I have to say, I fine all the disgust over Intel's PIII id somehow overstated in the linux community and these recent comments seem to be the worse.
:-)
Intel has asked that anti-virsus people list as a virus a program that *crashes the users computer without their consent*! What definition of virus are people using such that this doesn't qualify? Not only does it crash the user's computer, it reveals information that the user doesn't want revealed. If instead of revealing the PIII, this
program searched for Quicken documents and mailed them to a hotmail account, would be be saying that
whoever makes Quicken shouldn't call it a virus?
I agree that on general principle the PIII id isn't a wonderful idea, but I can understand why Intel did it. Most high-end computers (Sun, SGI, Alpha?, etc) ship with some sort of unique id, for licensing purposes. The only reason people don't get upset about that is that they are not person computers, but servers, so they cannot be linked to an identity. Intel wants to enter that market,
and CPU ids are needed. But they then anger the consumer market. What should they do? The road they took (disable to PIII id, unless you need it for a server) seems like a air compromise. Why is everyone so upset at them?
Finally, under an real operating system, this sort of exploit would be useless unless it was run as root. And if you go web browsing as root, you deserve what you get
Mike Sackton
It is disturbing how some companies react to people who find flaws in their product.
:)
Remember the Internet Exploder control? It was an ActiveX component which, when loaded with a web page, would count down ten seconds and shut down a Windows computer. The creator did it for the sole purpose of demonstrating potential security dangers with ActiveX.
Microsoft and Verisign threatened the guy with court action for obtaining a Verisign certificate under false pretenses. Never mind that part of his demonstration was just how easy it is to obtain such a certificate.
Now Intel has declared Zero-Knowledge's little demo to be a virus or trojan. Apparently, the goal is to discredit them. The worst part is that I think just about everyone saw it coming before they even got to "Intel's response" part of the article.
Here's the obvious part of my comment -- this tactic is pretty foreign to the Free Software community. It seems that most security problems with Free operating systems are received with, "thank you," and then they are FIXED. If you actually write a program which demonstrates the problem, you're a hero. No one attacks your credibility or motives. In fact, you are likely to GAIN credibility.
Of course, by posting this here I'm pretty much preaching to the choir.
Save the whales. Feed the hungry. Free the mallocs.
Just to add/refute abit on the 'obvious part' of your comment. The tactic of hauling in a legal team is different than that taken in free software. However, there is a very split set in the security sector on the appropriate way to find and discuss bugs.

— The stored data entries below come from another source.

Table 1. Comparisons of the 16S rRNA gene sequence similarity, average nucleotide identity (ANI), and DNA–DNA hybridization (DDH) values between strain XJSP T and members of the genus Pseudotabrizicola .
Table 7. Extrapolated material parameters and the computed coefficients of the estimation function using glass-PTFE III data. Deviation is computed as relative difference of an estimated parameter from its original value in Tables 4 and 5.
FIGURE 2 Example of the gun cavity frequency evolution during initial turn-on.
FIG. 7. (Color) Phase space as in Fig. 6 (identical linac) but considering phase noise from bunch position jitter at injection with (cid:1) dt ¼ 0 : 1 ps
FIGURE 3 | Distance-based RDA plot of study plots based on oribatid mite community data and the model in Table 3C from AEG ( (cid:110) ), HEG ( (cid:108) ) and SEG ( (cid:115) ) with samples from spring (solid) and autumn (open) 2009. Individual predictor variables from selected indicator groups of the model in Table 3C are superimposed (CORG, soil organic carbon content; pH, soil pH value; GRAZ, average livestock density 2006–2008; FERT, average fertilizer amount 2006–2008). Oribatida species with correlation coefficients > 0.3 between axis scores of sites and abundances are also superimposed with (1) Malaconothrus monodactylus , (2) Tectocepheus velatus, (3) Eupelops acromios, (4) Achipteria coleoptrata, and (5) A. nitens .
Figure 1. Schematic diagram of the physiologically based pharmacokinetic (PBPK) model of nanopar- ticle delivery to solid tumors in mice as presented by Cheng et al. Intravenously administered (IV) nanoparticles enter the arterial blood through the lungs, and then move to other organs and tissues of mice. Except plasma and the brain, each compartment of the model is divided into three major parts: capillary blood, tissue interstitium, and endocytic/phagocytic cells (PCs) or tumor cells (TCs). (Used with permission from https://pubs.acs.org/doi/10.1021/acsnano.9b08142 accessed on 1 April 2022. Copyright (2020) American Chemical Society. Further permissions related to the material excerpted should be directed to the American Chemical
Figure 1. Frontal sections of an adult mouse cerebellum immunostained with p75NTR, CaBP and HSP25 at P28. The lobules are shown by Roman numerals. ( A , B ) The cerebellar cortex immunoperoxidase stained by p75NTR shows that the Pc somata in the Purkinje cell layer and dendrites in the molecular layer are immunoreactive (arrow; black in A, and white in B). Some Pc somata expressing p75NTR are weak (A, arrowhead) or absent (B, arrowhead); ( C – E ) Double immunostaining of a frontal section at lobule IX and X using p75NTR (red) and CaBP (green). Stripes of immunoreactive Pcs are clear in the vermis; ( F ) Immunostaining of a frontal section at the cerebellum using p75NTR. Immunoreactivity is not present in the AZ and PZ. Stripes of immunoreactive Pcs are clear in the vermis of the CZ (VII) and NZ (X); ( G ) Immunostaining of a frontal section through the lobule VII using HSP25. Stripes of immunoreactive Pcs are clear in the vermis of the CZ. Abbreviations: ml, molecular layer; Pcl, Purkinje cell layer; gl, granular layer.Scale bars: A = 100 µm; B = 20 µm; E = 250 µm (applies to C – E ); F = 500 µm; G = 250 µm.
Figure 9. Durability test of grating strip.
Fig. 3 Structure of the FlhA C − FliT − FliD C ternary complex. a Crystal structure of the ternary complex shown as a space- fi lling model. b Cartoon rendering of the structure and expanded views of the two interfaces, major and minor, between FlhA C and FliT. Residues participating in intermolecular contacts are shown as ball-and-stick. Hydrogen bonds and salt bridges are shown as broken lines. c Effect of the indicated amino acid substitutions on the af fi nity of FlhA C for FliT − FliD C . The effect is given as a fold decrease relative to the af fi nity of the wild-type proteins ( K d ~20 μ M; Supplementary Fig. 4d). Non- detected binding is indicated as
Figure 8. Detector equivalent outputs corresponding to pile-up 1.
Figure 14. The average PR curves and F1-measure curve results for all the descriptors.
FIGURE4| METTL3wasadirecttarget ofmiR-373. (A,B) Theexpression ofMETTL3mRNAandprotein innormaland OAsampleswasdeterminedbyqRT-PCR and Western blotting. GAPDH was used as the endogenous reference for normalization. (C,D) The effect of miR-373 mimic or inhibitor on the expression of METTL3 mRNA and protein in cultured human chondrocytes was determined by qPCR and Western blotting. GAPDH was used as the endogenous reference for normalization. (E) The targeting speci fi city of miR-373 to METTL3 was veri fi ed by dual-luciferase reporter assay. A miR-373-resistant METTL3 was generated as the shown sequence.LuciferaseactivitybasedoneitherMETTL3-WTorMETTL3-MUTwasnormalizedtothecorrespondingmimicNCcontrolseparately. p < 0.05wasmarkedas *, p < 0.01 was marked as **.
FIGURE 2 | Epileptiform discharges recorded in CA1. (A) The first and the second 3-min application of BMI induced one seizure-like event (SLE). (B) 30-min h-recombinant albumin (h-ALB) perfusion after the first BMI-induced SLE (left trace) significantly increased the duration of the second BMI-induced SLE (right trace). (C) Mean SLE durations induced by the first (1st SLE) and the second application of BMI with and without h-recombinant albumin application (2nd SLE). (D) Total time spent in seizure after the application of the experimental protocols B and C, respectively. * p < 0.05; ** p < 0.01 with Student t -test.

Almost monthly, you'll get flames start up Bugtraq about this. Bugtraq is a full disclosure unix security list - often, raw exploits are posted to it, or tools that someone used to replicate a problem they may have found in software (free or not). Very often, you'll have the author - a vendor, a coder, or a maintainer - or another person bitch about this, because they weren't given prior notice or warnings, etc. Example: The lsof bug of February ( thread starts here).
These threads sometimes, in fact, revolve around people posting for credit or ego/status. While Intel is acting very different, our free movement is not always the clean "thank you" we'd like. However, that's often justified - especially with free software, its better to come bearing patches rather than problems.
Of course, regardless, our bugs get fixed faster.